Saving Bletchley Park

By Sue Black

The story of the saving of the home of modern computing

All the best adventure stories have a catalyst - the defining moment that provides the spark that ignites the fuse that blows the plot wide open. For my adventure, the turning point was 3rd February 2009.

It began on the social networking site Twitter, which had been around for about 2½ years at this point, and was rapidly gaining in popularity. The magic tweet came from the British actor Stephen Fry - he was trapped in a lift (or an elevator, if you’re on the other side of the pond) at Centrepoint in London, and posted a photo of himself and his fellow captives in the hope that Twitter would help to rescue them. If you’ve never used Twitter, this is the kind of thing that makes it all kinds of wonderful.

Since July 2008 I had been campaigning to save Bletchley Park, the site north of London where secret codebreakers did their mysterious work during World War II. Mine was only the most recent campaign to save it – hundreds of other enthusiasts and veterans had been working for nearly twenty years to prevent it being bulldozed to make way for housing estates and supermarkets. Yet despite the historical significance of the site and the extraordinary work that took place here, lack of funding was leaving its future hanging perilously in the balance.

The secret to any campaign is raising awareness, and I was always looking for opportunities to find people who could help me spread the word about Bletchley Park’s situation – essentially operating on a financial knife edge with no government funding. So when I saw the picture of poor Stephen stuck in a lift, no doubt hoping none of his fellow detainees had eaten cabbage today, my first question was “Does Stephen Fry care about Bletchley Park?”

So I Googled:

Several hits appeared revealing a quote from a few months previously:

Fabulous! Stephen Fry knew and cared about Bletchley Park. It was definitely a spark, and one worth pursuing. After all, he was trapped in a lift. What better way to avoid uncomfortably polite conversation with strangers than to check his Twitter feed?

I’d quite recently discovered Twitter and was beginning to appreciate its potential for campaigning and spreading the word. I went to on my PC, searched for @StephenFry, and sent him a direct message (DM).

There is a limit of 140 characters on a tweet or a DM, which isn’t very many when you’re trying to catch the attention of a celebrity stuck in a lift. He also had 220,000 followers at this point, so what was the chance he would spot my message in amongst the messages of sympathy and fart jokes? But I figured it was worth a try, so I split my message into three DMs and crossed my fingers that he would see them:

Hi Stephen, I’m campaigning to save Bletchley Park. It would be really wonderful if you could tweet about them to raise awareness of their plight.

The work down there by 10k people shortened WW2 by 2 years, possibly saving 22mill lives. They have no govt funding and need money.

Please help by drawing attention to them, I’m sure that if you tweeted it would make a real difference. Thank you so much.

If Stephen tweeted about Bletchley Park, it would show in the Twitter timeline of 220,000 people. A bigger spark, and one that could make all the difference.

It was getting late, so I went to bed wondering whether Stephen would see my messages – he must get so many requests every day, would he see mine? And if he did, would he respond? I knew he was interested in and cared about Bletchley Park, and had spoken to the press about their situation. Would he lend his support to my campaign? *

*I confess his unfortunate lift predicament wasn’t foremost in my mind, but I’m reliably informed he was freed shortly thereafter.

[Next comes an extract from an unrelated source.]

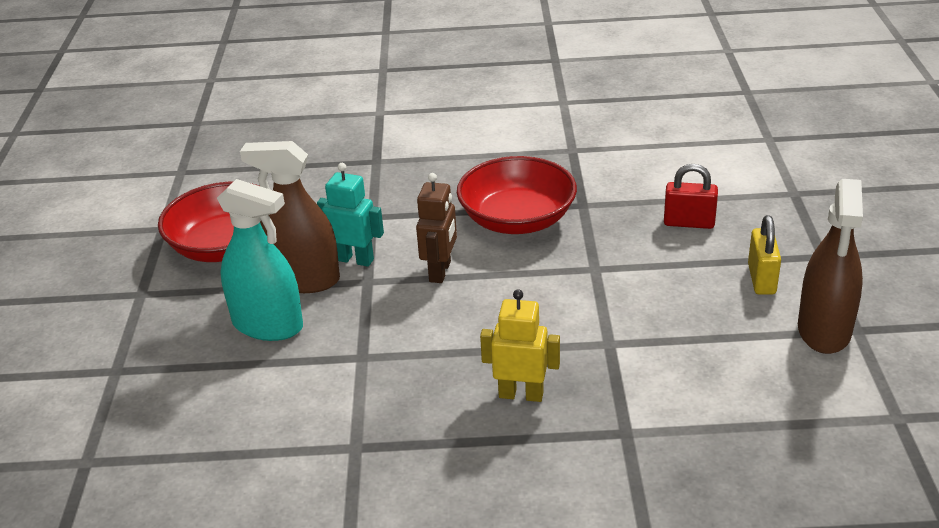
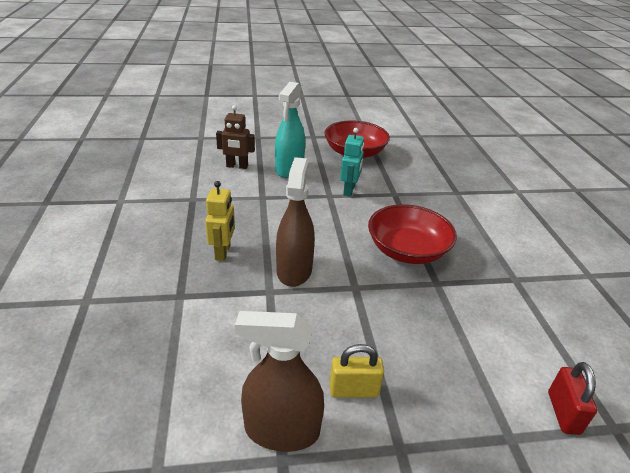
camera: 80 degrees right, 0 degrees up
brown spray bottle [240,141,340,293] -> brown spray bottle moved to [276,157,315,287]
brown robot [416,173,457,283] -> brown robot moved to [216,105,255,169]
red padlock [664,164,718,229] -> red padlock moved to [548,362,597,435]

The next morning I packed my daughter off to school and checked by emails. No response, until around 11am when I received an email from Twitter:

@StephenFry has DMed you

and another

@StephenFry has mentioned you in a tweet

The message from Stephen read:

“Have posted link and so forth. Hope it does some good!”

So I checked my @Dr_Black mentions on Twitter:

It was all incredibly exciting - Stephen had tweeted about my blog, and pointed people to the petition to save Bletchley Park on the UK Government’s e-petition website. It was more than I could ever have hoped for.

Within minutes, hundreds of people had retweeted his message, and my Twitter ID @Dr_Black had trended on Twitter. I found out the next day that I had 8,000 hits on my Save Bletchley Park blog that day, instead of the usual 50. On that day, @Dr_Black was the most retweeted ID on Twitter, followed by Stephen Fry.

After I had had a cup of tea and calmed down a bit, I checked my email again. It was full of emails from people all over the world asking me about my campaign to save Bletchley Park and offering their support.

So the fuse that would ignite this particular leg of the Bletchley Park story was lit, by a very kind actor and author trapped in a lift in London on a chilly night in February 2009. The story begins, however, 70 years beforehand, when Alan Turing and his fellow codebreakers moved into Bletchley Park. Their extraordinary work would be the biggest catalyst to the one of the most important stories ever told.

Over the past 21 years, the battle to save Bletchley Park has been long and hard fought, by some of the most remarkable and dedicated people I have ever met. This is their story, my story, and the story of the extraordinary people who helped Britain to win the war.